My BF and I have been together for 3 years on and off. We started our relationship soon after getting out of our first marriages, and well, his divorce was worst than most. He didn't deal with his issues around it and the events surrounding it before we met, and hence had some serious lingering emotional issues.

 

We kept on trying to figure out a way for him to deal with his issues within the context of our relationship, or while taking some space but not breaking up. It didn't work. Other than these issues, and how they manifested themselves in our relationship (fear of commitment, mostly), we had the perfect relationship. Got along in regards to money, family, lifestyle, sex, etc. Best relationship I've been in despite the issues.

 

Finally, after a few sad events (he cheated on me while I was away with an ex-girlfriend from 20 years ago), we decided we needed to break up for awhile, and see if he could sort out his issues.

 

We decided on a 3 month break, mainly because I knew it wouldn't be wise for me to give him anymore time than that. I told him he had to see a therapist on a regular basis during this time and deal with his issues, or this wasn't worth going through. He did, which is great.

 

We are 2 months and a week or so into the break, and he just got in touch with me wanting to get back together after the 3 months is over (his therapist thinks he's got a few more things to work on beforehand). He said all the right things, and I am really happy that we are getting back together. I've missed him so much.

 

The problem is, I find myself doubting everything -- thinking he is going to change his mind, or want another break again in a year or something, or cheat on me again. Anyone been in a situation like this? I really want to start fresh and erase as much of the past as possible, but I need some tools to do that. Is it just time? Couples counseling? Any thoughts you all have would be greatly appreciated.

Posted

I'm going through something similar with my B/F. The only way I know how to start over, is to do just that.
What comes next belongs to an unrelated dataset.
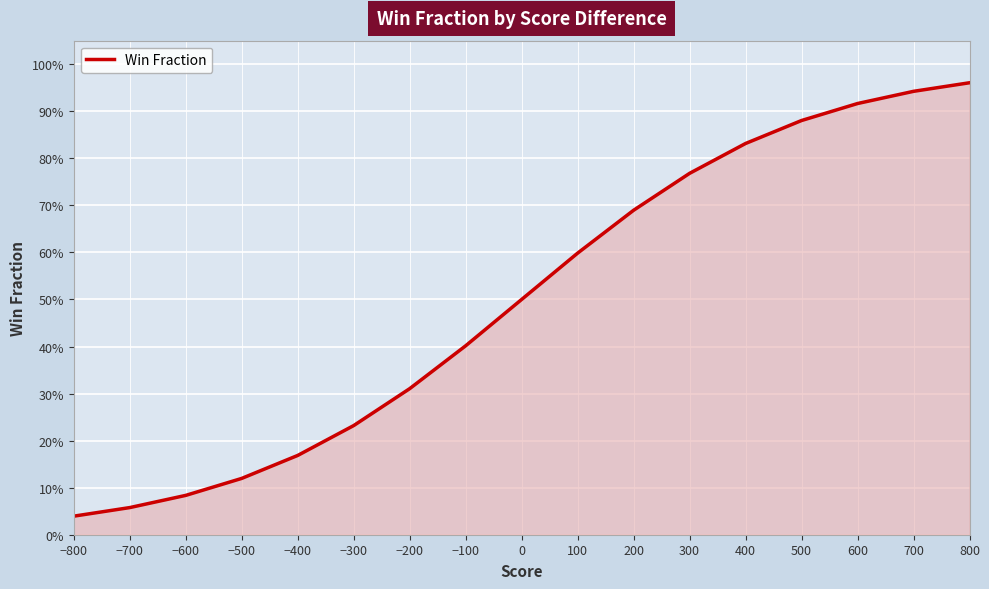

How many data points does each series have?

17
I will not go back in time and bring up the wrongs. If you find that you want to go back there, start a journal. Write your feelings out on paper. I know that exercise has helped me TREMENDOUSLY.

 

Sure you are going to be suspect, but I know of no other way to start over than to give everyone, yourself included, a clean slate. Now, I don't think you need to be a doormat, but give your partner the benefit of the doubt when you start to get those "feelings." I know it is hard. I'm struggling with it myself.

 

One thing that a counselor told me, which ended up being true, is if your partner is cheating or lying, it will eventually come out. One way or another.